(Data to examine begins)

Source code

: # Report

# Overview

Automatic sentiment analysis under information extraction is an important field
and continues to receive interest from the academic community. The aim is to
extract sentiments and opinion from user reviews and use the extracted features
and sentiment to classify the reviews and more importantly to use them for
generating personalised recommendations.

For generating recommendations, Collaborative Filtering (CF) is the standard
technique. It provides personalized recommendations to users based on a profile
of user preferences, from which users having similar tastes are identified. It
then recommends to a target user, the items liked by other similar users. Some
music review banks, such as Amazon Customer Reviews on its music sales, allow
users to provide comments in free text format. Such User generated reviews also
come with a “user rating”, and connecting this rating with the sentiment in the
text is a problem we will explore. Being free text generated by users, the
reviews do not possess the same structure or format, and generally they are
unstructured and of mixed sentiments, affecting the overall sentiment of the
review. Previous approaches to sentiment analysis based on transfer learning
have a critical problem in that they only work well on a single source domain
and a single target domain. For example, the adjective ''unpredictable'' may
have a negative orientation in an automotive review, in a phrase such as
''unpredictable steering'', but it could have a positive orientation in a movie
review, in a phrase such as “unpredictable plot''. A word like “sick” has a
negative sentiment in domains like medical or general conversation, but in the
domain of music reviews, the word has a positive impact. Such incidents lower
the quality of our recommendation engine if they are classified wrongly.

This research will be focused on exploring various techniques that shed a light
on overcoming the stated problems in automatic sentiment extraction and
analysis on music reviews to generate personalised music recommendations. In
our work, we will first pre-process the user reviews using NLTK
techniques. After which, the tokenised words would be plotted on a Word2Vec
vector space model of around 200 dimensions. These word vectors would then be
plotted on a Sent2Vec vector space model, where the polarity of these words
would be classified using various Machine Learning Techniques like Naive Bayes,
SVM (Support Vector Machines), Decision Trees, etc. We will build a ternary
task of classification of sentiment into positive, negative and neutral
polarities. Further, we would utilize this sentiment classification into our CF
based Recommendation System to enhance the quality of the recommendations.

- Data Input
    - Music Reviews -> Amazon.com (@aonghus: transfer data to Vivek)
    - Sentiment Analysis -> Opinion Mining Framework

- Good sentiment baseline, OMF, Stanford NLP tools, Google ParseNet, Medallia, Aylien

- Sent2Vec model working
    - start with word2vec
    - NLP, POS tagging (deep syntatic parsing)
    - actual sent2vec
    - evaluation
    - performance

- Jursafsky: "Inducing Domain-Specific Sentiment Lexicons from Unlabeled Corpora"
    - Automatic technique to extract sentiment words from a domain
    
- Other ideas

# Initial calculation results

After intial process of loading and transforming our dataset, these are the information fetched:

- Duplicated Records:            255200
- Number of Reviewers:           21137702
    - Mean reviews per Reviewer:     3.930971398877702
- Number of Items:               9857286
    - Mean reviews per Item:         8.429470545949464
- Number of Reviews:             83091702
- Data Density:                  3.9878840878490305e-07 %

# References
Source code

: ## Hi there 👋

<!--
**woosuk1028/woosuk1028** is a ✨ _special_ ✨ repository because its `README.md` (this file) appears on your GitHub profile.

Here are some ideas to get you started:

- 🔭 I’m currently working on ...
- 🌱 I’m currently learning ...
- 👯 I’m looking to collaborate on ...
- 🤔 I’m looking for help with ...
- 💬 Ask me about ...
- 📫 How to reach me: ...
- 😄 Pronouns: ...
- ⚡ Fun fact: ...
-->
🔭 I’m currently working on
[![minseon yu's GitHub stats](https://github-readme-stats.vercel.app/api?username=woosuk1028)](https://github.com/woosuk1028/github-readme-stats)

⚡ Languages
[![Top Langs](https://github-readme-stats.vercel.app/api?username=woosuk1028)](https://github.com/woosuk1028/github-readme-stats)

(Data to examine ends)

# Task details:
Transcribe every one of the records above word for word, keeping each line as it stands.

# Your response:
Source code

: # Report

# Overview

Automatic sentiment analysis under information extraction is an important field
and continues to receive interest from the academic community. The aim is to
extract sentiments and opinion from user reviews and use the extracted features
and sentiment to classify the reviews and more importantly to use them for
generating personalised recommendations.

For generating recommendations, Collaborative Filtering (CF) is the standard
technique. It provides personalized recommendations to users based on a profile
of user preferences, from which users having similar tastes are identified. It
then recommends to a target user, the items liked by other similar users. Some
music review banks, such as Amazon Customer Reviews on its music sales, allow
users to provide comments in free text format. Such User generated reviews also
come with a “user rating”, and connecting this rating with the sentiment in the
text is a problem we will explore. Being free text generated by users, the
reviews do not possess the same structure or format, and generally they are
unstructured and of mixed sentiments, affecting the overall sentiment of the
review. Previous approaches to sentiment analysis based on transfer learning
have a critical problem in that they only work well on a single source domain
and a single target domain. For example, the adjective ''unpredictable'' may
have a negative orientation in an automotive review, in a phrase such as
''unpredictable steering'', but it could have a positive orientation in a movie
review, in a phrase such as “unpredictable plot''. A word like “sick” has a
negative sentiment in domains like medical or general conversation, but in the
domain of music reviews, the word has a positive impact. Such incidents lower
the quality of our recommendation engine if they are classified wrongly.

This research will be focused on exploring various techniques that shed a light
on overcoming the stated problems in automatic sentiment extraction and
analysis on music reviews to generate personalised music recommendations. In
our work, we will first pre-process the user reviews using NLTK
techniques. After which, the tokenised words would be plotted on a Word2Vec
vector space model of around 200 dimensions. These word vectors would then be
plotted on a Sent2Vec vector space model, where the polarity of these words
would be classified using various Machine Learning Techniques like Naive Bayes,
SVM (Support Vector Machines), Decision Trees, etc. We will build a ternary
task of classification of sentiment into positive, negative and neutral
polarities. Further, we would utilize this sentiment classification into our CF
based Recommendation System to enhance the quality of the recommendations.

- Data Input
    - Music Reviews -> Amazon.com (@aonghus: transfer data to Vivek)
    - Sentiment Analysis -> Opinion Mining Framework

- Good sentiment baseline, OMF, Stanford NLP tools, Google ParseNet, Medallia, Aylien

- Sent2Vec model working
    - start with word2vec
    - NLP, POS tagging (deep syntatic parsing)
    - actual sent2vec
    - evaluation
    - performance

- Jursafsky: "Inducing Domain-Specific Sentiment Lexicons from Unlabeled Corpora"
    - Automatic technique to extract sentiment words from a domain
    
- Other ideas

# Initial calculation results

After intial process of loading and transforming our dataset, these are the information fetched:

- Duplicated Records:            255200
- Number of Reviewers:           21137702
    - Mean reviews per Reviewer:     3.930971398877702
- Number of Items:               9857286
    - Mean reviews per Item:         8.429470545949464
- Number of Reviews:             83091702
- Data Density:                  3.9878840878490305e-07 %

# References
Source code

: ## Hi there 👋

<!--
**woosuk1028/woosuk1028** is a ✨ _special_ ✨ repository because its `README.md` (this file) appears on your GitHub profile.

Here are some ideas to get you started:

- 🔭 I’m currently working on ...
- 🌱 I’m currently learning ...
- 👯 I’m looking to collaborate on ...
- 🤔 I’m looking for help with ...
- 💬 Ask me about ...
- 📫 How to reach me: ...
- 😄 Pronouns: ...
- ⚡ Fun fact: ...
-->
🔭 I’m currently working on
[![minseon yu's GitHub stats](https://github-readme-stats.vercel.app/api?username=woosuk1028)](https://github.com/woosuk1028/github-readme-stats)

⚡ Languages
[![Top Langs](https://github-readme-stats.vercel.app/api?username=woosuk1028)](https://github.com/woosuk1028/github-readme-stats)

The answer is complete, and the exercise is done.